▶ **EXERCISE**
Copy the records from the start through the line containing "Most respondents verbalize", changing "interviews" to "discussions" and leaving everything else as it is.
MATERIAL PROVIDED section start
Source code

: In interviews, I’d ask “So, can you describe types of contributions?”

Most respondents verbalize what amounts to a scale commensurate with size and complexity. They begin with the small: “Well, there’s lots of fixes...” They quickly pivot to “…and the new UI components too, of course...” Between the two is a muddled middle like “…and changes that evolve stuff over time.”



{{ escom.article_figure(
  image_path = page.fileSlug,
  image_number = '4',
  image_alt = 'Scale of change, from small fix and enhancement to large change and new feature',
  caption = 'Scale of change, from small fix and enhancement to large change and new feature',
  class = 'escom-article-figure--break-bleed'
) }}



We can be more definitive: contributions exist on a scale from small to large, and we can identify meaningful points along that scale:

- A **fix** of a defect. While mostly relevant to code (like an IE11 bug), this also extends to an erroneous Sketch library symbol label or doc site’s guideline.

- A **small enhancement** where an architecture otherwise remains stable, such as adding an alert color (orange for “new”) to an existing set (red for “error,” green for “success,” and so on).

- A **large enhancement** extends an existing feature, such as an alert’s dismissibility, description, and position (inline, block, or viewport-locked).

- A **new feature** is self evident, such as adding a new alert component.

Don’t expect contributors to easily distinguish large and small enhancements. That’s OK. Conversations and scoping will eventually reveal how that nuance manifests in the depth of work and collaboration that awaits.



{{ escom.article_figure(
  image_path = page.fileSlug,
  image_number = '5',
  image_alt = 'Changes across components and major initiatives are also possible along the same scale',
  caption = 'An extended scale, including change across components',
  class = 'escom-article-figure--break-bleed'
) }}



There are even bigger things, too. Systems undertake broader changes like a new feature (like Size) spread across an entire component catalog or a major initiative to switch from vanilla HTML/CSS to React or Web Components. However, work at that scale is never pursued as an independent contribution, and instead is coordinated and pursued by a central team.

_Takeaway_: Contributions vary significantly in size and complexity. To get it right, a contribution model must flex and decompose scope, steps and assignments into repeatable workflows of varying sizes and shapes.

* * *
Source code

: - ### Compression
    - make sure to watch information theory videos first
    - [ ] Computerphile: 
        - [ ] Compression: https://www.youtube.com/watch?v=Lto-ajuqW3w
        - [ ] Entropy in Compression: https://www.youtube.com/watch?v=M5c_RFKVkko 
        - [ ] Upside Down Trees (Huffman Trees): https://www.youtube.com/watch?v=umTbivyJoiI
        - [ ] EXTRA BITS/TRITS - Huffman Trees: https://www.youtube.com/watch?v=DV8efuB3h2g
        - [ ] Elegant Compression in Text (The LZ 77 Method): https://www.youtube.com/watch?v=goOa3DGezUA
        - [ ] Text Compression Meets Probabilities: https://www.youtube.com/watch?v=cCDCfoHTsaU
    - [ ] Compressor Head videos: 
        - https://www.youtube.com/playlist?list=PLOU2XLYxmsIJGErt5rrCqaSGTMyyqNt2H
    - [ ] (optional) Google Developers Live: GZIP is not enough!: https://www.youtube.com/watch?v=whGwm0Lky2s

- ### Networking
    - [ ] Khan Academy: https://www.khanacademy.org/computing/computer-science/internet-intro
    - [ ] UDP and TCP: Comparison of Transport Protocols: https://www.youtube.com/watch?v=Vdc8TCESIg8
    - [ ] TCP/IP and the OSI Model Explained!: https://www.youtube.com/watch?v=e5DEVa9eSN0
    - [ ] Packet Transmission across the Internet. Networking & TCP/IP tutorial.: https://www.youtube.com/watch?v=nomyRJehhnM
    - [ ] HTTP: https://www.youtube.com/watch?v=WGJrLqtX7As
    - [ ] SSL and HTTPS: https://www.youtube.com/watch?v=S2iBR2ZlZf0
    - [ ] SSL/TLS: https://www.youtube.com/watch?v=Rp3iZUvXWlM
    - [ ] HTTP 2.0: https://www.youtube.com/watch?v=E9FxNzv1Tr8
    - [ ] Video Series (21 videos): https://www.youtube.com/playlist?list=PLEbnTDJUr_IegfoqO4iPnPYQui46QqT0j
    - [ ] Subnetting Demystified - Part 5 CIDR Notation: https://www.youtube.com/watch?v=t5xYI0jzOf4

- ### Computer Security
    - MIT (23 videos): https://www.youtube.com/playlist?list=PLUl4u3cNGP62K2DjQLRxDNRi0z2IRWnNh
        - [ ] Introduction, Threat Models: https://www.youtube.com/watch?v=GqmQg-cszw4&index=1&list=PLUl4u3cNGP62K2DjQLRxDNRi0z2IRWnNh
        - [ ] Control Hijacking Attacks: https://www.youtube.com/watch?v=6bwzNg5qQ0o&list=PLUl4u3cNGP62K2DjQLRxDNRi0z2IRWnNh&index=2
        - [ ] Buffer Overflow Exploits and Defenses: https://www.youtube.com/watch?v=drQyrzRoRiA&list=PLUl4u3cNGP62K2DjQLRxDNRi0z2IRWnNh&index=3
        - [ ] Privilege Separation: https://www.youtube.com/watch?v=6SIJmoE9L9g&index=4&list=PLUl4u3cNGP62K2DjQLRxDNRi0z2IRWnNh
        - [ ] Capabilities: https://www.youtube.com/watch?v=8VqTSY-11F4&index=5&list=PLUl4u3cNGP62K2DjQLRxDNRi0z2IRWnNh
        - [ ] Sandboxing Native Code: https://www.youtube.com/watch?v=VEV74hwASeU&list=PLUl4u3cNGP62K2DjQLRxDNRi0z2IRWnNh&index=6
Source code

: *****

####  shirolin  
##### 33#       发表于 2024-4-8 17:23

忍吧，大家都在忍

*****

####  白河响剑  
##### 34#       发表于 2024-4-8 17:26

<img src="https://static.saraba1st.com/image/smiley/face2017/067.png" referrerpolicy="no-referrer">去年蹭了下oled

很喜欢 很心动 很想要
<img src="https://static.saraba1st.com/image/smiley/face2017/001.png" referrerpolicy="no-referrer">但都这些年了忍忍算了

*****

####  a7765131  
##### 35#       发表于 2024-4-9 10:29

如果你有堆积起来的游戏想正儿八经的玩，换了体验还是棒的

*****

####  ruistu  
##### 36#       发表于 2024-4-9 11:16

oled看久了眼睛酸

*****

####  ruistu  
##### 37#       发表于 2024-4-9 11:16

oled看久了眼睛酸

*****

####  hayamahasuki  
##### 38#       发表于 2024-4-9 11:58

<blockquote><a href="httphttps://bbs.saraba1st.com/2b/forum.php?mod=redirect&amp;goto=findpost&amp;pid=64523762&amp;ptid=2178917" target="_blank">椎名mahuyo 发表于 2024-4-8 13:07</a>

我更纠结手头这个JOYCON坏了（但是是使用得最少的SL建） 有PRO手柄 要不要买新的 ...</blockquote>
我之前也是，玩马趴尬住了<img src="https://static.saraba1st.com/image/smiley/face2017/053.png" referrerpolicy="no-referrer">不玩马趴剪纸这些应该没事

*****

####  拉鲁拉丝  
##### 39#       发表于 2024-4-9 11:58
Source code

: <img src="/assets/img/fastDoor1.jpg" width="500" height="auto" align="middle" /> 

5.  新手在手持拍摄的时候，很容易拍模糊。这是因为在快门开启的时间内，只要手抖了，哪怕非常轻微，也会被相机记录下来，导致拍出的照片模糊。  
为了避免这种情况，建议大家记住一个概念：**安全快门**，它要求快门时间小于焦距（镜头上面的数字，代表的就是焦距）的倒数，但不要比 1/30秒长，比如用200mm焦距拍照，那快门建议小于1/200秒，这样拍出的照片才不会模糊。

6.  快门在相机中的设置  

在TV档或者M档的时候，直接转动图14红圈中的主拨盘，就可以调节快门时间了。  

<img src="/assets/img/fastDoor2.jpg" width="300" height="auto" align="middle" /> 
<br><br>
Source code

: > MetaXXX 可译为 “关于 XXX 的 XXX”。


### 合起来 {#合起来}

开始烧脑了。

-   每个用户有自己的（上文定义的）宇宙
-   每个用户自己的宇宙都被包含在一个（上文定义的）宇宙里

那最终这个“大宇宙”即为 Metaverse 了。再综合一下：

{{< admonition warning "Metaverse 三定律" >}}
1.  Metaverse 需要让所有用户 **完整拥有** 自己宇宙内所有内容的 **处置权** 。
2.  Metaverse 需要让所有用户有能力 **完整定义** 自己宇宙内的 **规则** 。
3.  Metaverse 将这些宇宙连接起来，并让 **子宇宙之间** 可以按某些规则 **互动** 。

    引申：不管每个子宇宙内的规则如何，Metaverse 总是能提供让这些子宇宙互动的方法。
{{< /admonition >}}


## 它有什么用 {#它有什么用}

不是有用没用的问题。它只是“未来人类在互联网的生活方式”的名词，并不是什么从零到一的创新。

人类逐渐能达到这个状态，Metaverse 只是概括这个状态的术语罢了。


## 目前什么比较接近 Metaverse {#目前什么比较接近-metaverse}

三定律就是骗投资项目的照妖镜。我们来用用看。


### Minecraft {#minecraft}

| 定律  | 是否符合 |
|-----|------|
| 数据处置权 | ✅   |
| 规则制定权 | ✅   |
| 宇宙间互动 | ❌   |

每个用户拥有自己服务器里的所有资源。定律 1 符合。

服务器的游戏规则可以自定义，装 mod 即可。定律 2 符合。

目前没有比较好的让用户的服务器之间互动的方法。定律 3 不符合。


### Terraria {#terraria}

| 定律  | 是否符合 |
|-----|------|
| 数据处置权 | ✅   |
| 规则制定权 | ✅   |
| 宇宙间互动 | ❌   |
MATERIAL PROVIDED section end
▶ **WRITTEN RESPONSE**
Source code

: In discussions, I’d ask “So, can you describe types of contributions?”

Most respondents verbalize what amounts to a scale commensurate with size and complexity. They begin with the small: “Well, there’s lots of fixes...” They quickly pivot to “…and the new UI components too, of course...” Between the two is a muddled middle like “…and changes that evolve stuff over time.”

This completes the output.